The one meal that I remember eating the most when I was a kid was beans, Colombian style beans. When we were living with my great aunt, she used to make them every night and would serve them with a side of white rice, beef or chicken and a Colombian arepa. And it’s funny because we never got tired of eating them, in fact, people would come over for dinner uninvited because her beans were amazing. As kids, my cousins and I would make fun and sarcastically ask, “Hmmm… I wonder what we’re going to have for dinner tonight?” But like I said, we loved them and ate every single bit of them.

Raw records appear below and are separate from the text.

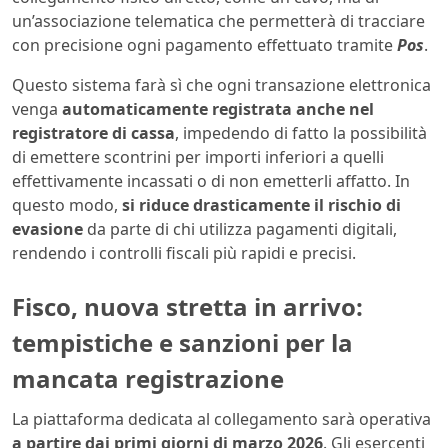
un’associazione telematica che permetterà di tracciare
con precisione ogni pagamento effettuato tramite
Pos
.
Questo sistema farà sì che ogni transazione elettronica
venga
automaticamente registrata anche nel
registratore di cassa
, impedendo di fatto la possibilità
di emettere scontrini per importi inferiori a quelli
effettivamente incassati o di non emetterli affatto. In
questo modo,
si riduce drasticamente il rischio di
evasione
da parte di chi utilizza pagamenti digitali,
rendendo i controlli fiscali più rapidi e precisi.
Fisco, nuova stretta in arrivo:
tempistiche e sanzioni per la
mancata registrazione
La piattaforma dedicata al collegamento sarà operativa
a partire dai primi giorni di marzo 2026
. Gli esercenti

In Colombia we eat beans all the time and every family has their own recipe. The most popular way to make them in Antioquia, which is where I’m from, is by adding ham hocks or pork hocks, along with a green plantain. My grandmother loved adding collard greens or “cidra” which is a type squash, also called “chayote”, but that’s not really the way I like them. I want my beans meaty and full of pork flavor so I almost always use ham hocks. If you’re not too fond of adding a pig’s foot in your beans, or can’t find any, you can also make them with pork belly which also gives them an amazing flavor, same with bacon, except most bacon sold here in the US is smoked and then your beans won’t really have that Colombian flavor.
The type of beans we always use are cranberry beans which are very easy to find here in the US. These beans are gorgeous, they have beautiful red spots on the outside that are usually lost during the cooking process and are packed with flavor. Also, the ones sold in Colombia are a lot bigger than the ones we find here but they taste the same. If for some reason you can’t find them at your grocery store you can use pinto beans or even red beans.
Serve this dish with a side of white rice and a nice piece of avocado. They’re amazing!
- 3 tbsp olive oil, divided
- 1 lb ham hocks **See Notes
- 1 bay leaf
- 2 garlic cloves, finely chopped
- 1 lb cranberry beans **See Notes
- 10 cups (2.36 liters) water or more, divided
- 1 green plantain, chopped
- ½ large carrot
- 2 cubes (4 tbsp) of Colombian aliños
- Salt and pepper to taste
- Rinse and soak the beans overnight in about 5 cups of water. The next day drain the beans, rinse them, and set them aside.
- Heat the 2 tbsp of olive oil over medium-high heat in a big pot or pressure cooker. Add the ham hocks and brown them for about 5 minutes.
- Now add the bay leaf and garlic and stir for about 1 minute. Add the beans with about 8-10 cups of water, the plantain, the carrot and the aliños. Make sure the beans are completely covered with water, so you can add more, if needed.
- If you’re using a pressure cooker, add 1 tbsp of oil to prevent the water from foaming.
- Cover the pressure cooker and bring to pressure, then lower the heat to medium low and cook for 25 minutes. Cook for 1½ – 2 hours on medium low if you’re using a regular pot.
- Remove the pressure cooker from heat and let it rest for 5 minutes before releasing the pressure.
- Once all the pressure is released, open the pressure cooker and remove the ham hocks to let them cool. You can also discard the bay leaf.
- Remove the carrot and blend it with about one cup of beans and liquid from the pot until smooth. Then add this mixture back into the pot. This will help thicken the beans and it will also add the flavor of the carrot.
- Once the ham hocks have cooled, remove the meat and add it back to the beans. Discard the bones. **See Notes.
- Add salt and pepper to taste before serving. Serve with a side of white rice and avocado.
- If you don’t want to add the ham hocks you can also make these beans with any pork meat including pork belly and pork ribs.
- You can also serve the ham hocks whole.
- Cranberry beans are the typical beans that are used in Colombia to make this recipe. However, you can also use pinto, red, or black beans.
- You can simmer the beans over low heat for about 15 minutes to help them thicken.